> [課題一覧]:
• a. スイス留学の体験記のうち「私は今回のスイス留学以前は」で始まる段落を、主な事実を残して短く書き直せ。
• b. スイス留学の体験記から、「大阪大学大学院工学研究科応用化学専攻」で始まり「な気負いはありませんでした。」までの部分を、一字も変えずに書き出せ。

> [本文抜粋]:
•••

「昭和レトロな寮でスイス留学を満喫!?」
大阪大学大学院工学研究科応用化学専攻
菊地研 博士後期課程1年 福田 寛人さん
留学先:スイス スイス連邦工科大学チューリッヒ校 ドナルド・ヒルバート名誉教授
留学期間:2024年7月〜9月

留学前はタンパク質によるMRI造影剤の制御を研究
私は今回のスイス留学以前は、菊地研でフッ素MRI造影剤を研究していました。ざっくり言うと、今まで見ることができなかった生体の組織を見るための研究です。MRIという装置を使うと造影剤が届いた組織を見える化できるので、我々は造影剤を見たい組織になんとか届けようとしています。ナノ粒子状の造影剤の周りをちょっとずつ変えていくことで、造影剤の生体内動態を制御しようとしています。大きな括りで言えば、少し医療寄りの生命科学分野の研究です。ただ、臨床化にはまだまだ遠い状況です。
共同研究の一環としてのスイス留学
スイスへの短期留学では、菊地教授がポスドク時代に在籍していた研究グループのボスであった、ドナルド・ヒルバート名誉教授のラボにお世話なりました。菊地研との共同研究の一環としてのスイス行きでしたので、航空券も滞在費も全て研究費から出していただき、非常にありがたかったです!今回の留学は、私がM2のときに菊地先生からお話をいただいてから少しずつ準備を進めて、D1の夏に実現しました。修士学生のときにイギリスへの短期留学を経験していたこともあって、今回は「海外だっ!」という変な気負いはありませんでした。

•••

> [確認用データ]:
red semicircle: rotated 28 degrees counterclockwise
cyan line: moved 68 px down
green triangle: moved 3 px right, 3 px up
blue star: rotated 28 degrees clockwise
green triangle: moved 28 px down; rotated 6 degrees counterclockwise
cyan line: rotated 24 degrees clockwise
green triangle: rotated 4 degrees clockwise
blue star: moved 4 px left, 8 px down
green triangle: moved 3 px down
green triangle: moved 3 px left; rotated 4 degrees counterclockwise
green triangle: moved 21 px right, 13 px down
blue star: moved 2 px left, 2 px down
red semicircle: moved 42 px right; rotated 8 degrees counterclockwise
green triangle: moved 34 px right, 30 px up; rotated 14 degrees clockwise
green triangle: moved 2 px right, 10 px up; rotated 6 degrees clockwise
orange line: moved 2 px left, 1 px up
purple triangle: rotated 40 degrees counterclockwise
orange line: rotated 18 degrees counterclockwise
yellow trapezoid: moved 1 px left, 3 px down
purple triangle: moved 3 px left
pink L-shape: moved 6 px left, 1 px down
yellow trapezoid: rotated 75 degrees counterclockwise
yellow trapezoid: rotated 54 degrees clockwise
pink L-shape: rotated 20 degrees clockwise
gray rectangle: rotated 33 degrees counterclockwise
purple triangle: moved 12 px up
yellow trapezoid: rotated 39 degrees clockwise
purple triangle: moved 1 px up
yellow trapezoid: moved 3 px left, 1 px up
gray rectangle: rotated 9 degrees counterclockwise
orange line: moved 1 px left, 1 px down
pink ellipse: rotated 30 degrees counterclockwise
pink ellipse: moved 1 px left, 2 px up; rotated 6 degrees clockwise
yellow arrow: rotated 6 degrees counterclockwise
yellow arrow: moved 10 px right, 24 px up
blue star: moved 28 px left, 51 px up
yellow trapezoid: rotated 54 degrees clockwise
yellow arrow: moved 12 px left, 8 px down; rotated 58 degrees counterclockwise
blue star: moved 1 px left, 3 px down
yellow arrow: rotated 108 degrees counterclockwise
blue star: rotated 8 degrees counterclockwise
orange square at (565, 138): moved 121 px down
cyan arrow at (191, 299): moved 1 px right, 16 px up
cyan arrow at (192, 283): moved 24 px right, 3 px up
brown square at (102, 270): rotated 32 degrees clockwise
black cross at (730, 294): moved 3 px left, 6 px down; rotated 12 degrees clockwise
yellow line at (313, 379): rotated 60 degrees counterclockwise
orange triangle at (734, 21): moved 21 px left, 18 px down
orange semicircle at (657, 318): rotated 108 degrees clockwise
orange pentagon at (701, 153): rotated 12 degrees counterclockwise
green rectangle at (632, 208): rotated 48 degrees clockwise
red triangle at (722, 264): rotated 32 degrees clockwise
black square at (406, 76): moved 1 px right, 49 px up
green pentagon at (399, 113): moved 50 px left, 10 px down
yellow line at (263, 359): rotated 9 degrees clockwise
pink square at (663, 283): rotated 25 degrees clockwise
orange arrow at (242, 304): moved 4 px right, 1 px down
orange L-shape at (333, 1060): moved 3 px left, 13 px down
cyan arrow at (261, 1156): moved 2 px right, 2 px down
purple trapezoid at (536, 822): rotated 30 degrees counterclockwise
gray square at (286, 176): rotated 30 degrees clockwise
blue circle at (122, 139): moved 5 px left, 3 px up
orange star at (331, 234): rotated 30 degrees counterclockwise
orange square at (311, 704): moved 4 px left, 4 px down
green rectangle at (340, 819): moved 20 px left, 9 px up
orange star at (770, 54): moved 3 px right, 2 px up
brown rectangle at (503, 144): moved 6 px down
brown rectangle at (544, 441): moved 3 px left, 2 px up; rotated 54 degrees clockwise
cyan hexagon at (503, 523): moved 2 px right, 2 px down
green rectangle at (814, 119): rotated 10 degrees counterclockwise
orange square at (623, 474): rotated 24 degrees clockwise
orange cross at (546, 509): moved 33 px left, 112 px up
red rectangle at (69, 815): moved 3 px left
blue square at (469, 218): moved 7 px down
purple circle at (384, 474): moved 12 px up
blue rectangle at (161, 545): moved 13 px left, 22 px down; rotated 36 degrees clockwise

•••

> [課題の解答]:
• a. 留学前は菊地研でフッ素MRI造影剤を研究していた。これは、それまで見ることができなかった生体の組織を見るための研究である。MRIを使うと造影剤が届いた組織を見える化できるので、造影剤を見たい組織に届けることを目指している。その方法として、ナノ粒子状の造影剤の周りを少しずつ変え、生体内動態を制御しようとしている。少し医療寄りの生命科学分野の研究だが、臨床化にはまだ遠い。

• b.
大阪大学大学院工学研究科応用化学専攻
菊地研 博士後期課程1年 福田 寛人さん
留学先:スイス スイス連邦工科大学チューリッヒ校 ドナルド・ヒルバート名誉教授
留学期間:2024年7月〜9月

留学前はタンパク質によるMRI造影剤の制御を研究
私は今回のスイス留学以前は、菊地研でフッ素MRI造影剤を研究していました。ざっくり言うと、今まで見ることができなかった生体の組織を見るための研究です。MRIという装置を使うと造影剤が届いた組織を見える化できるので、我々は造影剤を見たい組織になんとか届けようとしています。ナノ粒子状の造影剤の周りをちょっとずつ変えていくことで、造影剤の生体内動態を制御しようとしています。大きな括りで言えば、少し医療寄りの生命科学分野の研究です。ただ、臨床化にはまだまだ遠い状況です。
共同研究の一環としてのスイス留学
スイスへの短期留学では、菊地教授がポスドク時代に在籍していた研究グループのボスであった、ドナルド・ヒルバート名誉教授のラボにお世話なりました。菊地研との共同研究の一環としてのスイス行きでしたので、航空券も滞在費も全て研究費から出していただき、非常にありがたかったです!今回の留学は、私がM2のときに菊地先生からお話をいただいてから少しずつ準備を進めて、D1の夏に実現しました。修士学生のときにイギリスへの短期留学を経験していたこともあって、今回は「海外だっ!」という変な気負いはありませんでした。